The science of conservation biology was developed during the seventies and eighties, when society started to become aware of the importance of addressing the ongoing biodiversity crisis. The multidisciplinary basis of conservation biology has led to new subdisciplines, such as a theoretical branch and a subdiscipline to find solutions to practical problems. Conservation biology is considered a crisis science and has two specific goals: to investigate the human activity that affects diversity and to develop strategies to prevent species extinction.
Conservation biology is currently facing a major global issue: an unprecedented acceleration in the extinction rate of species. All studies have drawn similar conclusions: 20,000 to 30,000 species go extinct every year (or 50 to 80 species per day).
Species go extinct for many different reasons. While there may be biological causes that affect a species in a specific context (such as a disease outbreak or competition with other species), most extinctions are caused by human activity; some examples are overexploitation or the introduction of non-indigenous species. However, edge effects and habitat fragmentation are, by far, the main causes of species extinction.
What are edge effects?
Edge effects are the result of an abrupt transition between two significantly different natural habitats that are adjacent to each other in the same ecosystem. In essence, it is a break in continuity between two adjacent habitats, leading to changes in the environmental and biological conditions. Edge effects may appear, for example, as a consequence of the construction of a highway or of a forest fire. As mentioned previously, this is one of the main causes of species extinction.
Not all habitat edges present the same characteristics, as they may have significant differences, depending on the ecosystem and the conditions under which they have appeared. In this sense, there might be a smooth transition area between two adjacent habitats, which allows for a higher biological circulation (movement of species between habitats) and a lower flow of physical variables (such as the existence of a lower temperature gradient). On the other hand, more “abrupt” edges present less species exchange between habitats and a higher flow of physical variables, which is detrimental to species stability.

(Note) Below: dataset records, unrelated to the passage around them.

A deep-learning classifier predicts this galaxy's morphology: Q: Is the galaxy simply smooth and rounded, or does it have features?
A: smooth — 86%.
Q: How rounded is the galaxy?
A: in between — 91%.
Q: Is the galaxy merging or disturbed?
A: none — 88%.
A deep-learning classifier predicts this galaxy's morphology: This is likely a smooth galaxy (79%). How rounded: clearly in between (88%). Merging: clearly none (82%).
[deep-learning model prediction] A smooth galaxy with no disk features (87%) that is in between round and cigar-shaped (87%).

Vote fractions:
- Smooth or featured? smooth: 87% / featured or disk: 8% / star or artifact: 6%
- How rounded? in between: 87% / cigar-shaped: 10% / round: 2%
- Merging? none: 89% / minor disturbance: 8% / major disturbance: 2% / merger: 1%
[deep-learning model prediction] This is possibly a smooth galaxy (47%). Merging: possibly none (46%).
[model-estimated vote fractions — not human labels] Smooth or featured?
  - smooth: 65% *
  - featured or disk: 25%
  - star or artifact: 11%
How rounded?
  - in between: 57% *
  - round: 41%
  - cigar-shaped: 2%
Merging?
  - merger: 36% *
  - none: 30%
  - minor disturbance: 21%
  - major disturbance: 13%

In any case, habitat edges are not the ideal environment for plant and animal species, as they present adverse effects, such as stronger insolation, the alteration of light cycles, noise, drastic temperature and humidity fluctuations, etc. Therefore, organisms will try to settle in one of the adjacent habitats, where conditions are more homogenous.

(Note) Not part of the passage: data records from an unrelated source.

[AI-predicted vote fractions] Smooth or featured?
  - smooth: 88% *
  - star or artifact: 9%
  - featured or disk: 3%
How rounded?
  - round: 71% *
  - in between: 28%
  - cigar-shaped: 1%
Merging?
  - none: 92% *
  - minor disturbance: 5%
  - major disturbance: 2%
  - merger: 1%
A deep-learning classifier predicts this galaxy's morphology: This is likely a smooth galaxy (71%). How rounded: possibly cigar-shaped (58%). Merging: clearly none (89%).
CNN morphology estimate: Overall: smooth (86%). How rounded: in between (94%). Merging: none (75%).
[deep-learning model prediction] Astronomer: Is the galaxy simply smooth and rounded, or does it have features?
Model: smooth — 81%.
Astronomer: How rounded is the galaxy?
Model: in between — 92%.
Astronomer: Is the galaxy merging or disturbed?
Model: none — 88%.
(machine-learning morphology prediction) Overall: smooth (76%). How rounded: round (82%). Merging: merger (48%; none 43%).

Habitat fragmentation and the occurrence of edge effects
Edge effects are usually linked to habitat fragmentation, destruction or degradation. When habitat fragmentation occurs, the perimeter of a habitat increases, creating new borders and increasing edge effects. Additionally, fragmentation breaks habitat continuity, reducing reproductive success, genetic exchange and, therefore, reducing genetic diversity in species.
Generally, when a habitat is fragmented, it breaks up into smaller areas. This is yet another disadvantage, as large areas have more species than when the same space is divided into several small habitats. This is because large habitats present homogeneous environments and, in small areas, inbreeding (the breeding of individuals or organisms that are closely related genetically) and genetic drift are more common. In fact, certain species cannot live in small habitats, such as migrating species, which require large territories and are often affected by edge effects.
Fragmentation is a common phenomenon around the world, but the extent of its impact varies. For example, equatorial habitats, which are already less densely populated per se, present a significant decline in the number of individuals and species when fragmentation occurs. Furthermore, these environments have higher endemism rates – more species with restricted distribution –, so their species will be more affected by any type of fragmentation or degradation of their habitat. Therefore, the impact of habitat fragmentation is greater in certain environments.
Other consequences of edge effects and fragmentation
The environmental and habitat alterations caused by edge effects and fragmentation favour the appearance of new species that are able to adapt to disruption. These species are usually invasive; they settle in a new area and naturalise successfully (meaning that they are able to reproduce and maintain their population), competing for resources with the other species. Invasive species are detrimental to the natural environment, as they can cause severe damage: the migration of indigenous species, hybridisation, etc.
New areas of research
Habitat degradation and loss, which are caused by fragmentation and edge effects, are behind 30% of all species extinctions. These processes especially affect sensitive organisms, such as amphibians or birds. Additionally, they lead to loss of genetic variability, which may ultimately make a species go extinct.
The viability of fragmented habitats and of the species that live in edge areas is currently being studied. An example of such research is the study of metapopulations: groups of populations that live in “patches” of fragmented habitats and that are connected through biological corridors and/or the migration of their individuals. Such research might allow conservation biology to put a halt mass extinction, while there is still time.